Assigned task. Extract every line of the records from the one containing "rušit zablokování dárku" down to the one containing "riferito appunto alla dom", including both of those lines, and reproduce them without any change.

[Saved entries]
[Start of Attachment]

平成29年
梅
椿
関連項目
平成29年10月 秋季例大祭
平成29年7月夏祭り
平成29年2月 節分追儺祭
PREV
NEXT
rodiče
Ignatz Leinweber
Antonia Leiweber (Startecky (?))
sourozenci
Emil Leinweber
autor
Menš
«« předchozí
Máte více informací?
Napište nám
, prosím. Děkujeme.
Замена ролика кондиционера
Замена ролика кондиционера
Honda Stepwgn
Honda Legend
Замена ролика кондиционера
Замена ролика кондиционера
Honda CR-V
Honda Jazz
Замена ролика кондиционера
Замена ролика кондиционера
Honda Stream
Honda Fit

[End of Attachment]
[Start of Attachment]

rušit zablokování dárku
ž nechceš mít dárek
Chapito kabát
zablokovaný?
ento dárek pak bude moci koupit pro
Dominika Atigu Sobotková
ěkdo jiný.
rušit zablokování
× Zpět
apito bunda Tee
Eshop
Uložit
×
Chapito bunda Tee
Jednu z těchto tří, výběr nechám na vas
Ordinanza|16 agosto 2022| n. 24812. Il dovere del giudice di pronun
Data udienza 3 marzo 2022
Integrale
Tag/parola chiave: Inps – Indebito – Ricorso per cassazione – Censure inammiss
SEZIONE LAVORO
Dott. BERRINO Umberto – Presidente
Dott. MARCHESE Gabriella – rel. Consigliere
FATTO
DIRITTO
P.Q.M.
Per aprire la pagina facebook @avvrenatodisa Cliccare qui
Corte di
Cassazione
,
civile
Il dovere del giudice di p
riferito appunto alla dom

[End of Attachment]

Result.
rušit zablokování dárku
ž nechceš mít dárek
Chapito kabát
zablokovaný?
ento dárek pak bude moci koupit pro
Dominika Atigu Sobotková
ěkdo jiný.
rušit zablokování
× Zpět
apito bunda Tee
Eshop
Uložit
×
Chapito bunda Tee
Jednu z těchto tří, výběr nechám na vas
Ordinanza|16 agosto 2022| n. 24812. Il dovere del giudice di pronun
Data udienza 3 marzo 2022
Integrale
Tag/parola chiave: Inps – Indebito – Ricorso per cassazione – Censure inammiss
SEZIONE LAVORO
Dott. BERRINO Umberto – Presidente
Dott. MARCHESE Gabriella – rel. Consigliere
FATTO
DIRITTO
P.Q.M.
Per aprire la pagina facebook @avvrenatodisa Cliccare qui
Corte di
Cassazione
,
civile
Il dovere del giudice di p
riferito appunto alla dom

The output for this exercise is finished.